The big problem is that the whole analysis was started to compare some of the iPSC batch samples to samples from the other batches. Is there any way I could do this?

Thank you

Slava

1

If there is any batch effect, then it will be absorbed into the estimates of the group-specific coefficients in design. It doesn't "take care of them" in the sense that the batch effects won't get removed (which is impossible for your experimental design, for reasons discussed above). However, the batch effects won't compromise the fit of the model either, which ensures that your dispersion estimates and various other statistics for comparisons within batches are valid.

If you want to compare between groups in different batches... well, that's simply not possible when your groups are nested in the batches. However, before we get too agitated, I would ask how you decided that batch effects were present in the first place. Did you do a MDS plot and see that the three sets of samples clustered separately? If so, that doesn't sound like a batch effect to me; I would expect separation between clusters just due to biological differences. On the other hand, if your batch effects are defined based on some technical reason, e.g., you prepared them on separate days/at sequencing centres, then you're out of luck. In such cases you'd have to go back to the drawing board and get the experimental design right.
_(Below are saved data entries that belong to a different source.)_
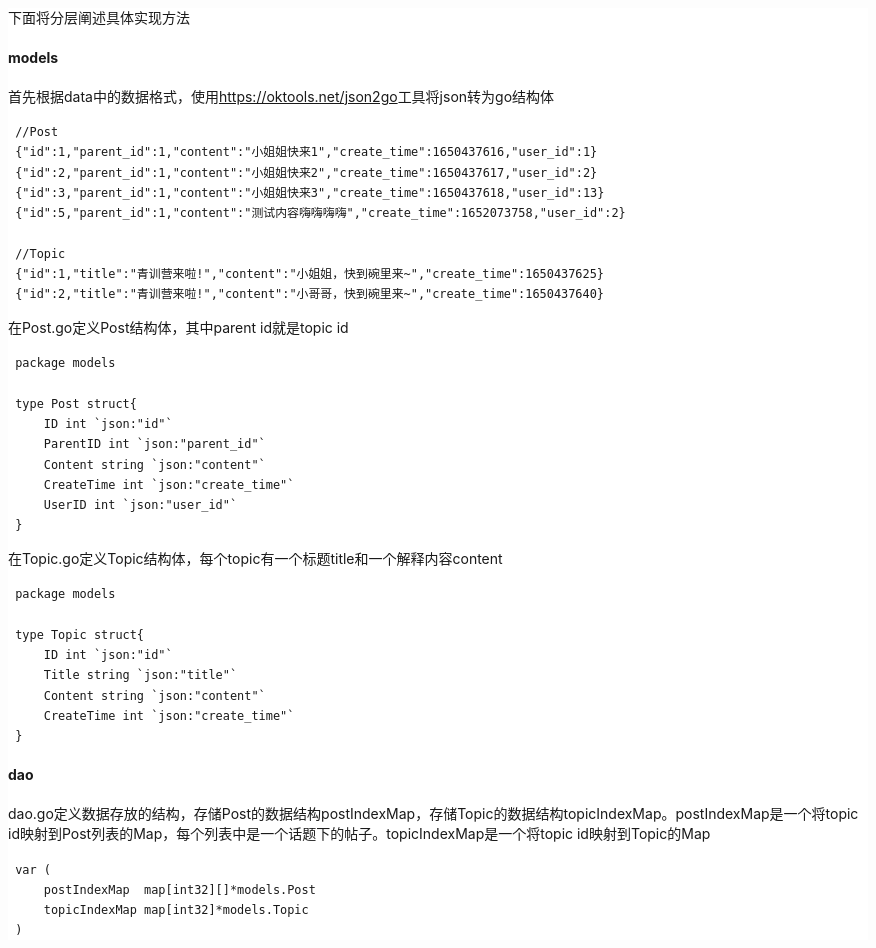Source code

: 下面将分层阐述具体实现方法

#### models

首先根据data中的数据格式，使用<https://oktools.net/json2go>工具将json转为go结构体

```
 //Post
 {"id":1,"parent_id":1,"content":"小姐姐快来1","create_time":1650437616,"user_id":1}
 {"id":2,"parent_id":1,"content":"小姐姐快来2","create_time":1650437617,"user_id":2}
 {"id":3,"parent_id":1,"content":"小姐姐快来3","create_time":1650437618,"user_id":13}
 {"id":5,"parent_id":1,"content":"测试内容嗨嗨嗨嗨","create_time":1652073758,"user_id":2}
 
 //Topic
 {"id":1,"title":"青训营来啦!","content":"小姐姐，快到碗里来~","create_time":1650437625}
 {"id":2,"title":"青训营来啦!","content":"小哥哥，快到碗里来~","create_time":1650437640}
```

在Post.go定义Post结构体，其中parent id就是topic id

```
 package models
 
 type Post struct{
     ID int `json:"id"`
     ParentID int `json:"parent_id"`
     Content string `json:"content"`
     CreateTime int `json:"create_time"`
     UserID int `json:"user_id"`
 }
```

在Topic.go定义Topic结构体，每个topic有一个标题title和一个解释内容content

```
 package models
 
 type Topic struct{
     ID int `json:"id"`
     Title string `json:"title"`
     Content string `json:"content"`
     CreateTime int `json:"create_time"`
 }
```

#### dao

dao.go定义数据存放的结构，存储Post的数据结构postIndexMap，存储Topic的数据结构topicIndexMap。postIndexMap是一个将topic id映射到Post列表的Map，每个列表中是一个话题下的帖子。topicIndexMap是一个将topic id映射到Topic的Map

```
 var (
     postIndexMap  map[int32][]*models.Post
     topicIndexMap map[int32]*models.Topic
 )
```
I looked at box plots of intensities and at MDS plots. Just in case I am crazy, I am posting them below. Unfortunately, the batch effects seem too pronounced to be figments of my imagination.

1

The clustering in the MDS plot is to be expected and may represent genuine biological differences. Now, I don't deal with microarray data much, but the intensity plots look strange to me. Why are all the boxplots exactly the same within each putative batch? This should only be possible if you performed, say, quantile normalization; but in that case, why are the boxplots different between samples in different batches? This suggests that you normalized within each batch, which is not a sensible strategy if you want to compare samples between different batches.